「霧ある情事」
前半は非常にテンポの良い流れでぐいぐい引っ張っていくのですが、後半逃避行になった途端にだらだら間延びしてしまうのがしんどい。ただラストの洒落たエンディングはなかなか良い感じの映画でした。監督は渋谷実。
刺青をした一人の男室岡がシャワーを浴びているシーンから映画は幕を開ける。妻の葬儀の日なのですが息子浩一が警察に逮捕されたのだという。困った室岡はたまたま電話が来た二号の園子に引き取りにいってもらう。園子は室岡が拾って世話をしている秘書の森野に園子への手当てなどを渡していて、この日も園子は森野のところへ行く。実は森野は園子のことが好きだった。
そんな時、たまたま浩一が森野に絡み、最近室岡の仕打ちにむしゃくしゃしていた森野は浩一と揉み合って刺し殺してしまう。それを聞いた園子は、飲んだくれの父親との確執などにむしゃくしゃしていて、森野と逃げることにする。
森野は自分の実家を目指すが、馬小屋に隠れているところへ、追いかけてきた園子の父親に発見される。園子は父を殺そうと湖に連れ出し、まんまと沈めたと思ったが、なんと生きていて、園子と森野が小屋に火をつけて死のうとしたところへ助けに入る。森野はその場で自殺してしまい、園子は実家に戻り、飲んだくれの父の姿に嫌気が差しながらもふて寝して映画は終わる。
ちょっと全体の流れがうまく噛み合っていない仕上がりですが、どこか魅力が見える一本で、決して傑作ではないものの見て損のない一本でした。
「死者との結婚」
モダンなタッチで余計なカットを全く挟まずに繋いでいくフィルム編集が見事で、ヌーベルバーグを思わせるタッチが実に面白いサスペンスでした。監督は高橋治
一人の女性光子がビルの屋上から飛び降りようとしている、カットが変わると列車から飛び降りようとしている。背後に流れる一人セリフで、光子がいかに不幸な目にあったかが語られる。そして船から飛び込もうとして止められ、船室に連れて行かれる。止めたのは保科妙子という新婚の女性でどうやら大金持ちの家に嫁いだらしいがまだ姑とも面識がないとのこと。化粧のために婚約指輪を光子に預けた妙子だが、直後船が波に呑まれて沈んでしまう。この出だしがハイテンポで面白い。
病院で目覚めた光子は、自分の名前が保科妙子になっていることに気が付き驚く。指にしていた預かっていた婚約指輪のせいだとわかるが、夫となるべき人も本物の妙子も死んでいた。そしてあれよあれよという間に出産し、保科家に入ることになってしまう。しかし、夫となるべき男の弟則夫は最初は疑う。しかし、献身的に尽くす光子は妙子となって生活するうちに則夫も光子を妙子として受け入れるようになっていく。姑のすみのは心臓が悪く、今更光子が真相を告げても体に悪いだけと思ったこともある。

■ データ抜粋
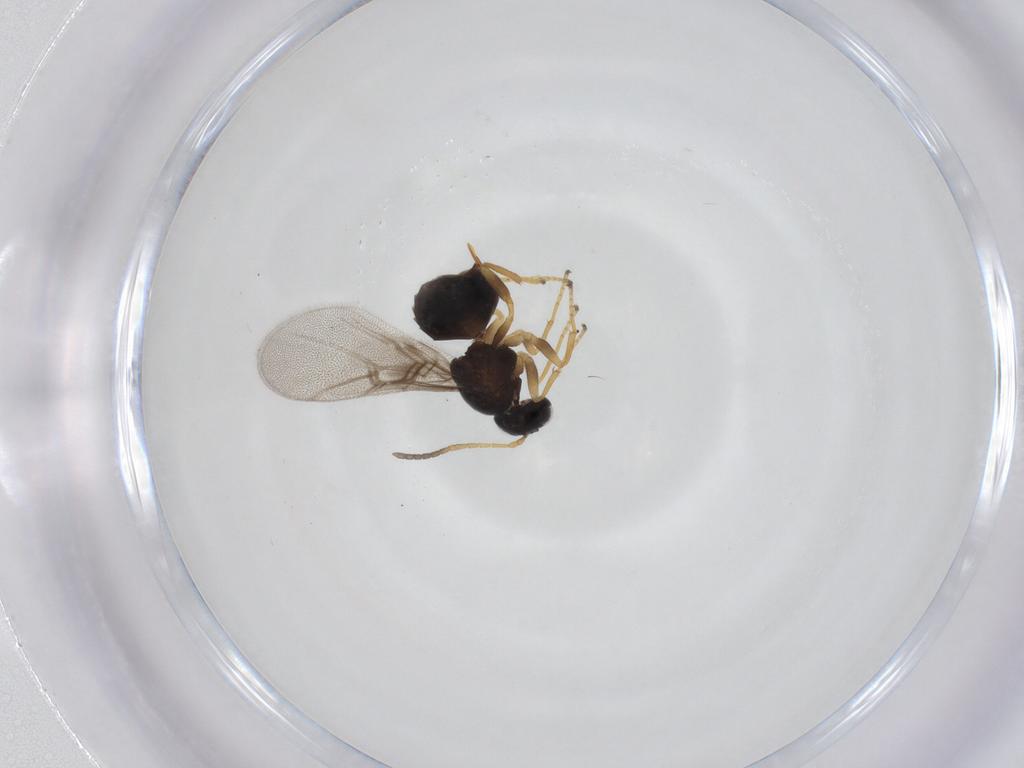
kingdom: Animalia
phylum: Arthropoda
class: Insecta
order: Hymenoptera
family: Cynipidae
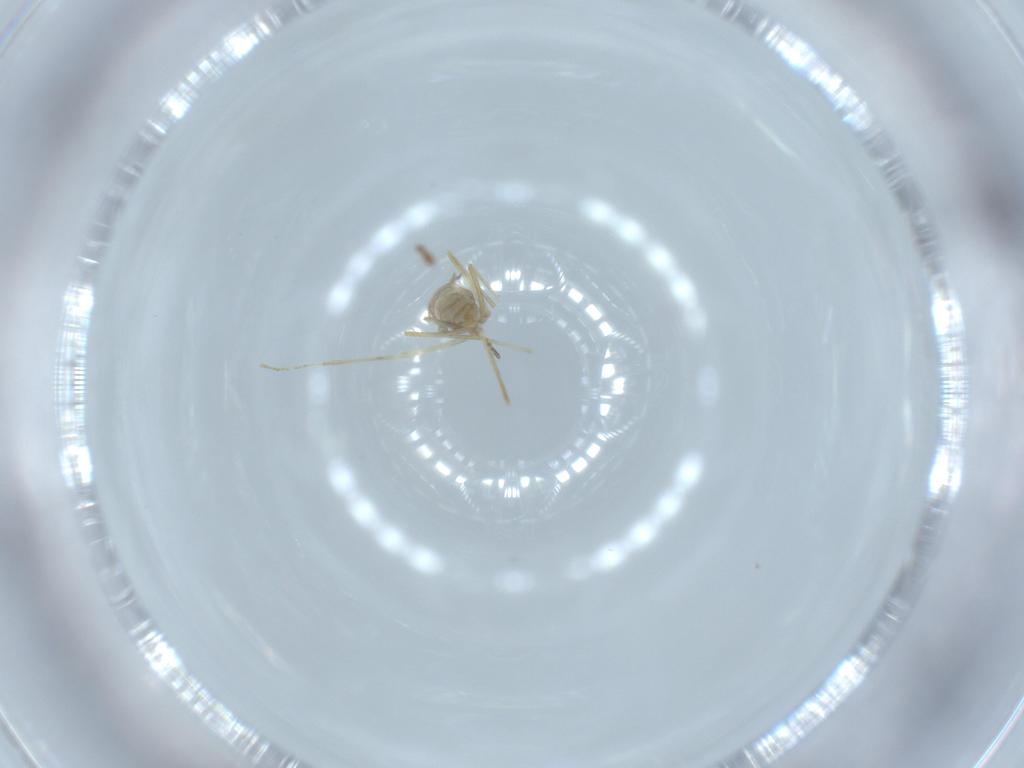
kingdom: Animalia
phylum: Arthropoda
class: Insecta
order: Diptera
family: Cecidomyiidae
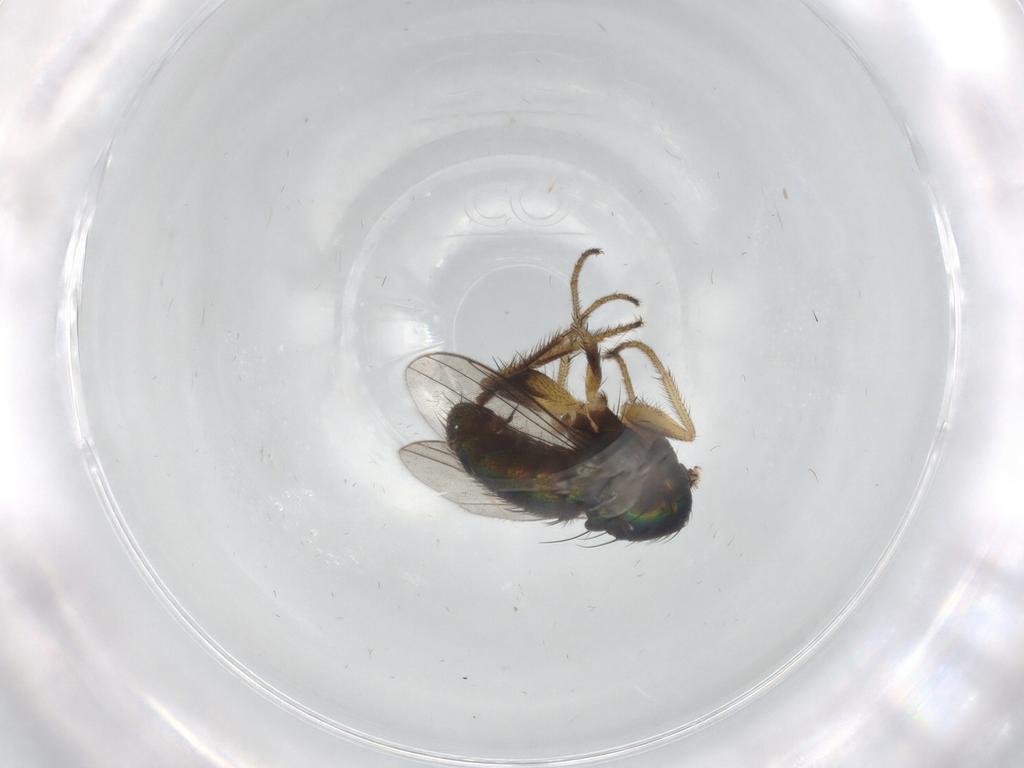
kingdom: Animalia
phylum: Arthropoda
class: Insecta
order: Diptera
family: Dolichopodidae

■ 作業項目
日本映画の感想を綴った本文を、最後に示された文の後から書き進めてください。

■ 作業結果
ところがある日、謎の手紙が光子に届く。それはかつての恋人中西久夫からだった。光子は中西に恐喝されながら今後を悩み始める。そして光子は中西を殺すために銃を持って中西のアパートに行くが、既に中西は何者かに殺されていた。そこへ則夫が駆けつけ、中西の死体を列車に投げ込み処理をする。ちょうどその夜、すみのの容体が急変し死んでしまう。死の床で、すみのは光子に一通の手紙を託す。
まもなくして警察がやってきて則夫は事情聴取に出かける。困った光子はすみのから、困った時には開くようにと渡された手紙を開く。そこには中西を撃ち殺したのは自分だという告白が書かれていた。戻った則夫に話し、光子は子供を連れて家を後にして映画は終わる。
ワイプを使った映像編集でオープニングを畳み掛け、本編に入った後も、余計なシーンをバッサリカットしたかのような展開のリズムでどんどんストーリーを語っていく。なかなか見応えのある一本でした。
「離愁」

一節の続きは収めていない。